When compared under the same inference FLOPs, an average performance boost of +2.69% is observed across 12 zero-shot benchmarks.

DLCM processes token sequences in four distinct stages:

• Encoding: Extracts detailed token representations.
• Dynamic segmentation: Identifies semantic boundaries and groups tokens into concepts.
• Concept-level reasoning: Conducts in-depth computation on the compressed sequences.
• Token-level decoding: Reconstructs predictions by referencing the reasoned concepts.

Researchers have deliberately separated discrete segmentation decisions from language modeling losses to prevent interference during the optimization process. This design choice sacrifices complete end-to-end discreteness in favor of training stability and manageable compression, which is essential for large-scale deployments.

The decoder reconstructs token-level predictions by focusing on the reasoned concepts, incorporating two main components: concept smoothing and causal cross-attention.

The team has implemented an independent kernel analysis method, Flash Attention Varlen, yielding three significant insights:

• Consistent performance edge of Flash Attention Varlen: Speed enhancements range from 1.26x to 1.73x, confirming the effectiveness of the 'memory vs. computation' trade-off.
• Independence from hidden layer size: Performance limitations are mainly due to the attention mechanism's memory access patterns, rather than the computational complexity associated with hidden layer dimensions. Flash Varlen's optimized memory access patterns remain consistent across various model widths.
• Superior scalability with longer sequences: The performance advantage of Flash Varlen grows with sequence length. At a 2K sequence length, the average speedup is around 1.44x. When the sequence length is increased eightfold to 16K, the average speedup rises to approximately 1.70x, reaching a peak of 1.73x with a hidden layer size of 2048.

The results indicate that DLCM achieves an average accuracy of 43.92%, marking a 2.69% improvement over the baseline score of 41.23%. However, these enhancements are not uniformly distributed across tasks, highlighting a notable disparity between benchmarks dominated by reasoning and those reliant on fine-grained token-level alignment.

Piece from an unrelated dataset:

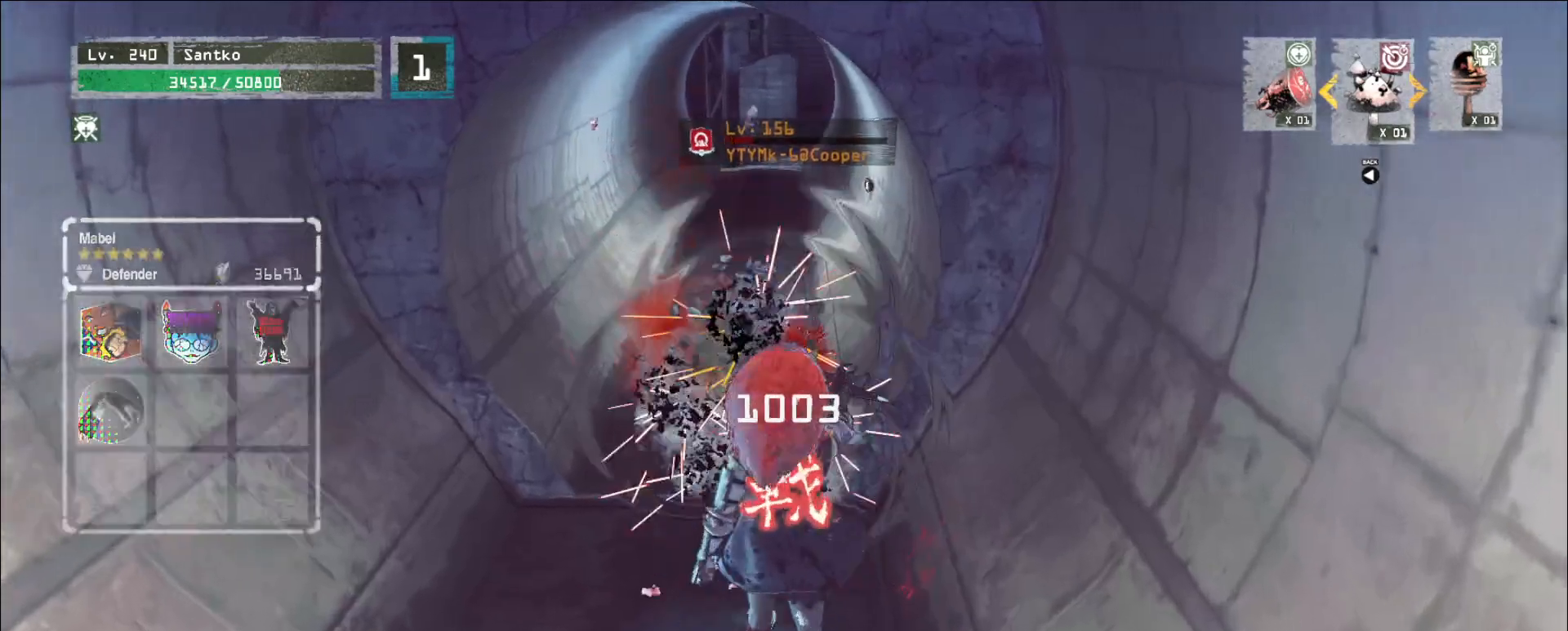
{"keys": ["s"], "mouse": [], "events": []}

Performance consistently, and often significantly, improves on benchmarks that emphasize multi-step reasoning, hypothesis selection, and implicit commonsense reasoning.

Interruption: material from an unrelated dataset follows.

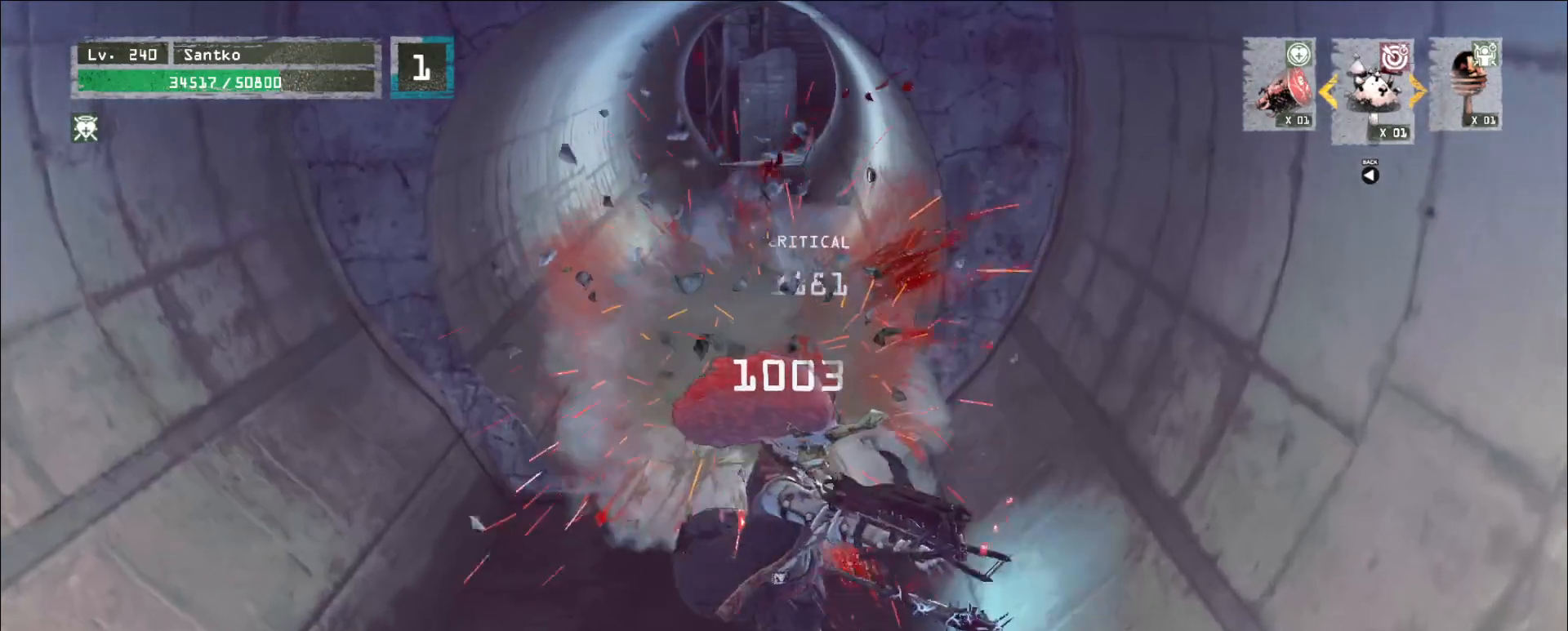
{"keys": ["a", "w"], "mouse": [], "events": [[40, "a", "down"], [120, "s", "up"], [320, "w", "down"]]}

DLCM focuses computation on regions of structural importance by compressing locally predictable segments and allocating the majority of the model's capacity to high-dimensional concept backbones.

The encoder-compression-decoder approach inevitably reduces token-level granularity within concepts, potentially obscuring the micro-level distinctions necessary for certain tasks. It's important to note that this performance dip is localized rather than widespread: While boundary tokens are modeled with greater precision, tokens in the middle of concepts may sacrifice some fine-grained accuracy for enhanced global coherence.

On knowledge base and multilingual benchmarks, DLCM's structural optimization is geared towards reasoning in environments with non-uniform information density, rather than uniform memory-based retrieval.

Experimental findings also support the research team's fundamental design principle: Redirecting computation from redundant token-level processing to dense concept-level reasoning significantly boosts effective capacity without a corresponding increase in inference costs.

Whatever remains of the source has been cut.